Giving my agents a shared memory
Agents forget everything between sessions. I gave mine a shared memory, plain markdown notes versioned in git, injected at session start across four different agent CLIs.
Agents forget everything between sessions. I gave mine a shared memory, plain markdown notes versioned in git, injected at session start across four different agent CLIs.
Every agent session starts blank. The model might be brilliant, but it wakes up with no idea how I work, what we decided last week, or why the deploy script looks the way it does. For a while I did what most people do. I wrote longer and longer instruction files.
It didn’t work. Agents read the first file you point them at, but they don’t reliably follow the trail of “see also this file” pointers inside it. A rule that lives three hops deep almost never loads. The fix isn’t better prose, it’s structure.
So I built my agents a shared memory. Nothing exotic. A knowledge base of plain markdown notes, versioned in git. One note per durable fact. A decision and its why. A convention worth reusing. A fix that took a day to find and would take a day to find again. An index ties it together, and notes link to each other like a wiki.

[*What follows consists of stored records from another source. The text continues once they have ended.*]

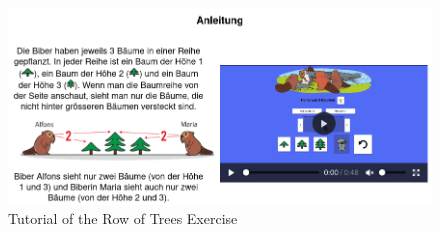 \begin{figure} 
    \centering
    \includegraphics[width=1.0 \columnwidth]{figures/tutorial_example.png}
    \caption{Tutorial of the Row of Trees Exercise} 
    \label{fig:tutorialExample} 
\end{figure}
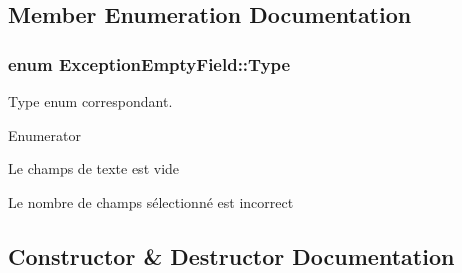 \subsection{Member Enumeration Documentation}
\subsubsection[{\texorpdfstring{Type}{Type}}]{\setlength{\rightskip}{0pt plus 5cm}enum {\bf Exception\+Empty\+Field\+::\+Type}}\hypertarget{class_exception_empty_field_af667c68aa2b6c49ad147004ce9a09584}{}\label{class_exception_empty_field_af667c68aa2b6c49ad147004ce9a09584}


Type enum correspondant. 

\begin{Desc}
\item[Enumerator]\par
\begin{description}
\item[{\em 
E\+M\+P\+T\+Y\+\_\+\+F\+I\+E\+LD\hypertarget{class_exception_empty_field_af667c68aa2b6c49ad147004ce9a09584a6bc8e6b4c1ce816868e981082235660f}{}\label{class_exception_empty_field_af667c68aa2b6c49ad147004ce9a09584a6bc8e6b4c1ce816868e981082235660f}
}]Le champs de texte est vide \item[{\em 
W\+R\+O\+N\+G\+\_\+\+N\+U\+M\+B\+E\+R\+\_\+\+S\+E\+L\+E\+C\+T\+ED\hypertarget{class_exception_empty_field_af667c68aa2b6c49ad147004ce9a09584a9b82c514a396c1eb0789ca58c037c273}{}\label{class_exception_empty_field_af667c68aa2b6c49ad147004ce9a09584a9b82c514a396c1eb0789ca58c037c273}
}]Le nombre de champs sélectionné est incorrect \end{description}
\end{Desc}


\subsection{Constructor \& Destructor Documentation}
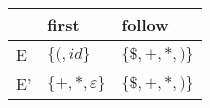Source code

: \documentclass{standalone}
\providecommand\lightrule{%
	\arrayrulecolor{black!30}%
	\midrule[\lightrulewidth]%
	\arrayrulecolor{black}}
\begin{document}
\begin{tabularx}{\textwidth}{XXX}
    & first & follow \\
    \midrule
        E
        &
        \(\{(, id\}\)
        &
        \(\{\$, +, \ast, )\}\)
        \\ \lightrule
        E'
        &
        \(\{+,\ast, \varepsilon\}\)
        &
        \(\{\$, +, \ast, )\}\)
\end{tabularx}
\end{document}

Plain files turn out to be the right shape for this. Agents are good at reading and editing files, git gives history and review for free, and nothing is locked into a tool I might leave.
The memory only helps if it shows up in the session. A small script slices the mandatory core, the handful of rules that must always be in force, directly into every session at start. Everything else stays on demand. The agent opens a note when the work calls for it.
I run four different agent CLIs, and each one needs its own delivery mechanism. One takes a session-start hook. One needs a plugin. One gets the rules passed through a wrapper flag because its hooks silently drop output. The script is the same, only the plumbing differs. That was a week of fiddling, and it’s the part nobody warns you about.
The system is only half the work. The habit is the rest. Recall before starting, so a task that the memory likely covers never starts cold. Capture after, so a decision, a convention or a hard-won fix gets written down while it’s fresh. And the bar stays high. Most sessions add nothing, and that’s correct. A memory full of noise is worse than no memory.
Agents stopped re-deriving decisions we already made. Conventions survive across tools and across machines. The same rules load whether I’m at the laptop or an agent is running headless on the always-on machine. When I switch harnesses, the memory comes along.
It’s not free. Injected context has hard size caps, so the core has to stay small. Notes drift and need curation. The whole thing only works as long as the bar for writing stays high.
But the direction is clear. The models keep getting better on their own. The memory is the part that compounds, because it’s mine.